The same way any word or phrase used as an intensifier or interjection can be thus used. Why the fuck do you ask? :slight_smile:

“Hurts like hell.”
“I feel like shit.”
“I don’t give a damn.”
“And then the cocksucker hit me.”

None of these are meant to be taken literally, and they’re often meaningless literally. It’s cussing. It’s idiom.

Again - not where I come from. It would generally be seen as a word used by people originating from the Caribbean, and those who, for some reason, see it as cool to emulate them.

Not sure if you’re trying to explain the British usage or not, but I agree with KneadToKnow. The British usage of the epitaph ‘cunt’ is bewildering to Americans for two reasons:
[ol]
[li]Brits seem to apply it to men & women equally[/li][li]It use doesn’t have the impact it does here[/li][/ol]
In America cunt is a 100% female-only word. Calling a guy a ‘stupid cunt’ wouldn’t be insulting so much as confusing, almost to the point of being funny. Plus in America the insult ‘cunt’ is to women what ‘nigger’ is to blacks. It is about the strongest insult possible. Way, *way *more than motherfucker (which has essentially become a cliche word here).

I do realise that it is not meant to be taken literally. Bastard, wanker, fucker and other insults are freely bandied about without intention to be taken literally. Of your four examples, the last is American and would not be heard this side of the Atlantic.

The English language is excellent at intensifiers, and uses them everywhere even when they don’t make sense.

As hell is an intensifier.
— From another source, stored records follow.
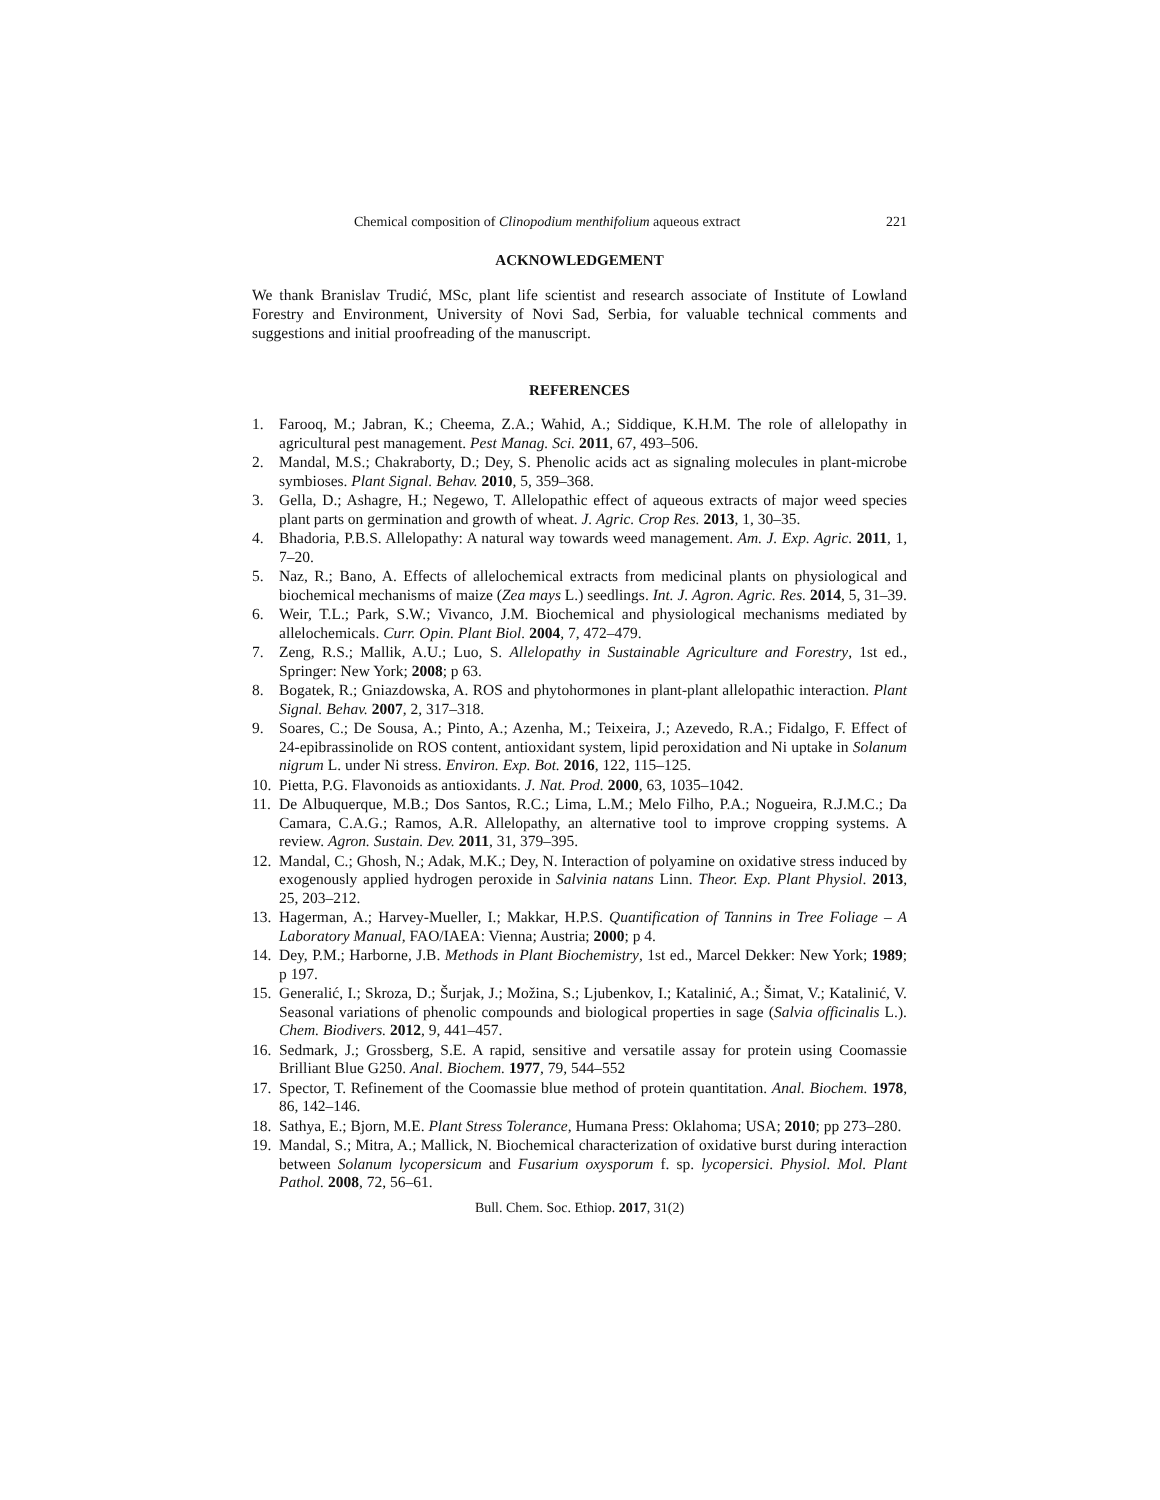Chemical composition of Clinopodium menthifolium aqueous extract 221
ACKNOWLEDGEMENT
We thank Branislav Trudić, MSc, plant life scientist and research associate of Institute of Lowland Forestry and Environment, University of Novi Sad, Serbia, for valuable technical comments and suggestions and initial proofreading of the manuscript.
REFERENCES
1. Farooq, M.; Jabran, K.; Cheema, Z.A.; Wahid, A.; Siddique, K.H.M. The role of allelopathy in agricultural pest management. Pest Manag. Sci. 2011, 67, 493–506.
2. Mandal, M.S.; Chakraborty, D.; Dey, S. Phenolic acids act as signaling molecules in plant-microbe symbioses. Plant Signal. Behav. 2010, 5, 359–368.
3. Gella, D.; Ashagre, H.; Negewo, T. Allelopathic effect of aqueous extracts of major weed species plant parts on germination and growth of wheat. J. Agric. Crop Res. 2013, 1, 30–35.
4. Bhadoria, P.B.S. Allelopathy: A natural way towards weed management. Am. J. Exp. Agric. 2011, 1, 7–20.
5. Naz, R.; Bano, A. Effects of allelochemical extracts from medicinal plants on physiological and biochemical mechanisms of maize (Zea mays L.) seedlings. Int. J. Agron. Agric. Res. 2014, 5, 31–39.
6. Weir, T.L.; Park, S.W.; Vivanco, J.M. Biochemical and physiological mechanisms mediated by allelochemicals. Curr. Opin. Plant Biol. 2004, 7, 472–479.
7. Zeng, R.S.; Mallik, A.U.; Luo, S. Allelopathy in Sustainable Agriculture and Forestry, 1st ed., Springer: New York; 2008; p 63.
8. Bogatek, R.; Gniazdowska, A. ROS and phytohormones in plant-plant allelopathic interaction. Plant Signal. Behav. 2007, 2, 317–318.
9. Soares, C.; De Sousa, A.; Pinto, A.; Azenha, M.; Teixeira, J.; Azevedo, R.A.; Fidalgo, F. Effect of 24-epibrassinolide on ROS content, antioxidant system, lipid peroxidation and Ni uptake in Solanum nigrum L. under Ni stress. Environ. Exp. Bot. 2016, 122, 115–125.
10. Pietta, P.G. Flavonoids as antioxidants. J. Nat. Prod. 2000, 63, 1035–1042.
11. De Albuquerque, M.B.; Dos Santos, R.C.; Lima, L.M.; Melo Filho, P.A.; Nogueira, R.J.M.C.; Da Camara, C.A.G.; Ramos, A.R. Allelopathy, an alternative tool to improve cropping systems. A review. Agron. Sustain. Dev. 2011, 31, 379–395.
12. Mandal, C.; Ghosh, N.; Adak, M.K.; Dey, N. Interaction of polyamine on oxidative stress induced by exogenously applied hydrogen peroxide in Salvinia natans Linn. Theor. Exp. Plant Physiol. 2013, 25, 203–212.
13. Hagerman, A.; Harvey-Mueller, I.; Makkar, H.P.S. Quantification of Tannins in Tree Foliage – A Laboratory Manual, FAO/IAEA: Vienna; Austria; 2000; p 4.
14. Dey, P.M.; Harborne, J.B. Methods in Plant Biochemistry, 1st ed., Marcel Dekker: New York; 1989; p 197.
15. Generalić, I.; Skroza, D.; Šurjak, J.; Možina, S.; Ljubenkov, I.; Katalinić, A.; Šimat, V.; Katalinić, V. Seasonal variations of phenolic compounds and biological properties in sage (Salvia officinalis L.). Chem. Biodivers. 2012, 9, 441–457.
16. Sedmark, J.; Grossberg, S.E. A rapid, sensitive and versatile assay for protein using Coomassie Brilliant Blue G250. Anal. Biochem. 1977, 79, 544–552
17. Spector, T. Refinement of the Coomassie blue method of protein quantitation. Anal. Biochem. 1978, 86, 142–146.
18. Sathya, E.; Bjorn, M.E. Plant Stress Tolerance, Humana Press: Oklahoma; USA; 2010; pp 273–280.
19. Mandal, S.; Mitra, A.; Mallick, N. Biochemical characterization of oxidative burst during interaction between Solanum lycopersicum and Fusarium oxysporum f. sp. lycopersici. Physiol. Mol. Plant Pathol. 2008, 72, 56–61.
Bull. Chem. Soc. Ethiop. 2017, 31(2)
We say hot as hell, and that was probably the original. But we also say cold as hell. That makes no sense unless “as hell” means nothing more than “to an extreme degree”. It does, which makes cold as hell a witty comment on a familiar phrase rather than an oxymoron. (Idioms don’t have to make sense outside themselves.) And that allows as hell to be used in any context: hard as hell, stupid as hell, baffling as hell, or even today’s hella good. It’s just a colorful way of saying “very.”

As hell is a pretty mild term these days, allowable except to the most delicate sensibilities. In coarser talk a greater intensifier is needed. So hot as fuck, or “anything” as fuck developed from as hell. This is a constant in language. Intensifiers grow dull with age. Newer, stronger intensifiers always develop. In fact, many older words have forgotten intensifiers that are now an invisible and unbreakable piece of them and the old intensified word must have new intensifiers added on. What’s stronger than fuck? Motherfucker. The word’s literal meaning is totally irrelevant. What matters is its strength as a symbol for extremeness.

I’ve taken a lot of the background for this from Guy Deutscher’s The Unfolding of Language. I highly recommend it. I mean, it’s great as hell and when you read it you’ll be intellectually masturbating like a motherfucker.

Don’t see the similarity. One has deep historical and painful roots, the other does not. But I do agree that “cunt” is more or less acceptable in the pub in the UK, whereas here, it is an abomination only effectually uttered by a man towards a woman, a step up from “bitch”. I would say that “cunt” could be replaced with “cunt-whore” and is likely equivalent to “whore-dog-bitch” which is more common in the Southern US.

I agree. If it’s not extreme or shocking today, it’s because it’s been used so much; and the reason it’s been used so much is because it is, or at least was for a long time, one of the most intense “bad words” most people know.

I see that Wikipedia has a page on the word.

Thread title edited to better indicate subject.

Colibri
General Questions Moderator

No, cunt can apply to anything in Britain, and can be modulated with variations, such as: “That cuntish, cunty, cunting, cunted cunt.”, all in the Oxford English Dictionary.

Mostly though it’s said singly under one’s breath when annoyed with someone.

“Cunt” is not thrown around lightly here.

A long time ago certain ladies decided that “those are the two I’m not going to say. I don’t mind ‘fuck’ and ‘shit’, but P and C are out!”